O resgate dos Objetivos do Milênio, apresentados pelo Programa das Nações Unidas para o Desenvolvimento (PNUD) foi um caminho apontado pelo assessor parlamentar Eduardo Martins de Lima. Ele reconhece que a atuação do Poder Legislativo está aquém da necessária para enfrentar os desafios atuais, porém destacou o trabalho do deputado André Quintão, à frente da CPI de Brumadinho.

Uma conclusão em comum aos três palestrantes é que, ao contrário da sociedade, o mundo corporativo está organizado e preparado para enfrentar os desafios na utilização dos recursos.

O seminário prosseguiu no dia seguinte com as mesas: Mulheres e Meio Ambiente na Perspectiva Urbana; e Soberania Popular, Gestão Social e Meio Ambiente.

A primeira mesa formada somente por mulheres trouxe experiências sobre o cuidado com as nascentes, o consumo consciente, segurança alimentar, paralelos entre a evolução do feminismo e do movimento em defesa do meio ambiente.

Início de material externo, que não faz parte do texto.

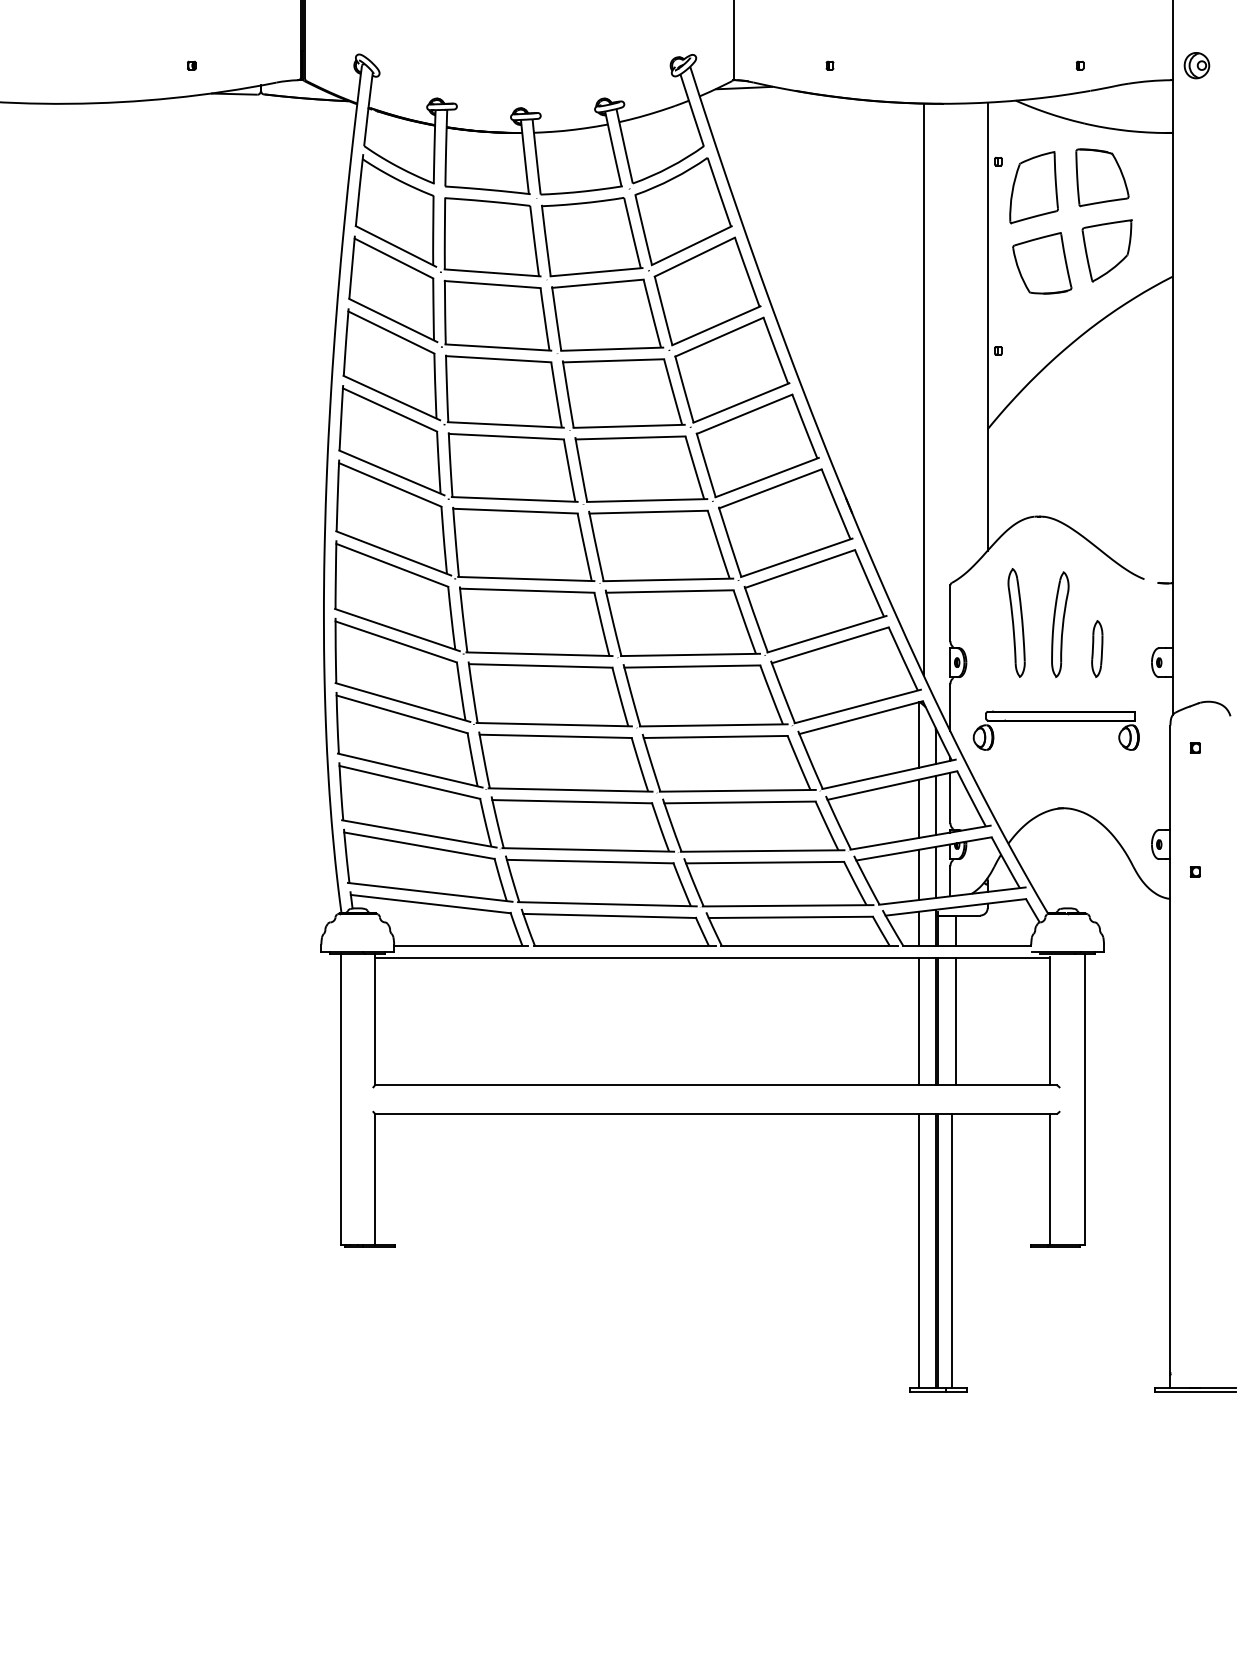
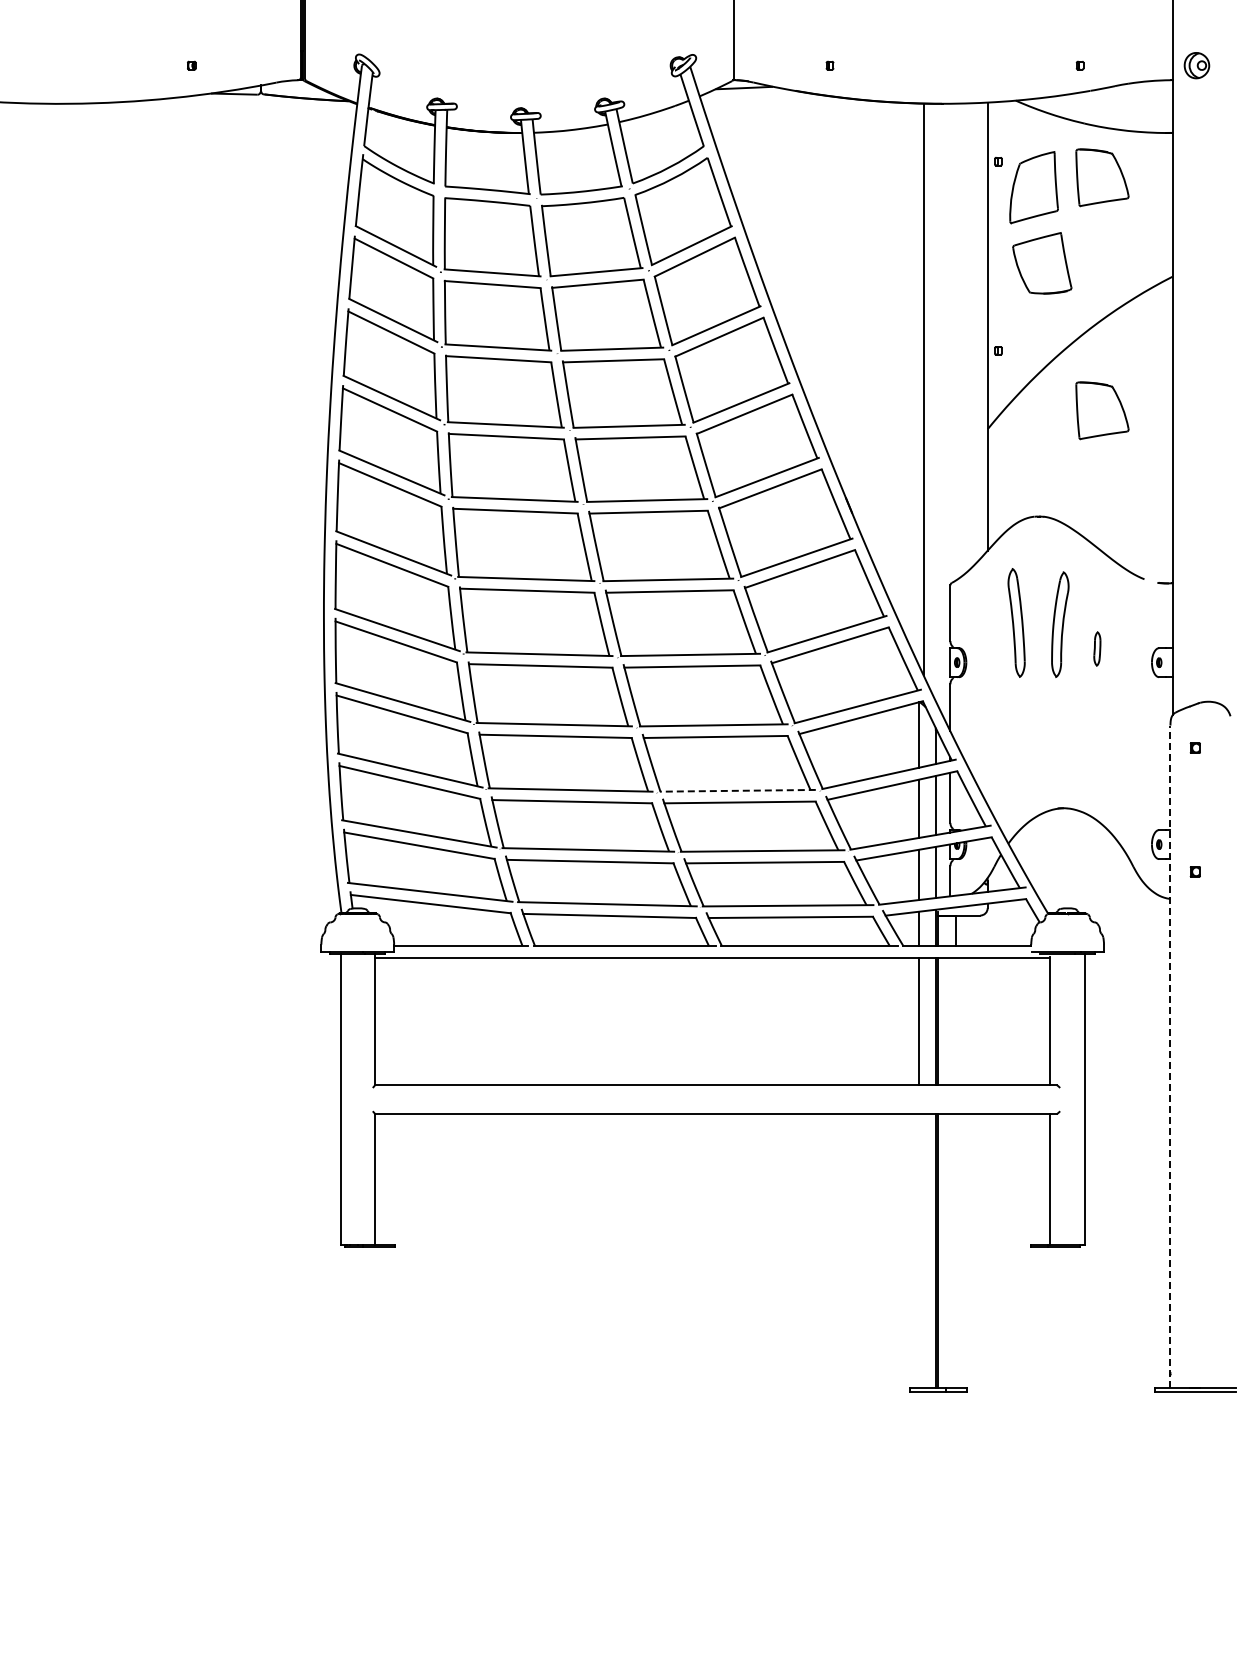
part at (1106, 250): present -> none
part at (1102, 410): none -> present
part at (1097, 648) size: 13x58 px -> 9x36 px
part at (1055, 721): present -> none
line at (737, 790): solid -> dashed
line at (956, 1021): present -> none
line at (1170, 1056): solid -> dashed
line at (918, 1251): present -> none
line at (952, 1251): present -> none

A importância do movimento de catadoras de material reciclável e do cooperativismo, a luta pela preservação das nascentes urbanas, a atuação do Projeto Manuelzão no território do Rio das Velhas, os quintais nas periferias e a segurança alimentar foram pontos levantados pelas palestrantes. Esta mesa contou com a participação de Neli de Souza Silva Medeiros, Flávia Gonzaga, Lindaura Rosa dos Santos, Marilda Quintino Magalhães, Janaína Aparecida Martins e Elisa Porto.

O seminário foi encerrado com o debate sobre modos de exercício da democracia seja direta, participativa e comunitária, na relação a processos decisórios nos quais envolvam o meio ambiente e população. Foram apresentados exemplos de degradação urbana a partir de ocupação territorial em total discordância com conceitos que traduzam vida digna e respeito ao meio ambiente; e visões que a partir de dados estatísticos e conceitos traduzem os desafios ambientais atuais, como o baixíssimo acesso da população aos serviços de tratamento e coleta de esgotos. Temas como segregação espacial e intolerância também foram abordados.

Participaram da última mesa: Rafael Sarto Müller, Marcelo Gonzaga de Oliveira Júnior, Luís Gabriel Menten Mendoza e Luciana da Costa e Souza. O Seminário Meio Ambiente e Gestão Social foi resultado de parceria entre o Centro Universitário UNA, Sindsema e o mandato do deputado Patrus Ananias.

Para Mauri de Carvalho, eventos como este são relevantes para dar visibilidade aos desafios da agenda ambiental e contribui para a promoção dos direitos humanos. “Pode, em muito, cooperar para a construção de uma agenda socioambiental responsável e participativa. Possibilita diálogos, para nos aproximarmos cada vez mais do ideário de uma sociedade justa e ecologicamente íntegra e promotora da dignidade humana”, completa o assessor parlamentar.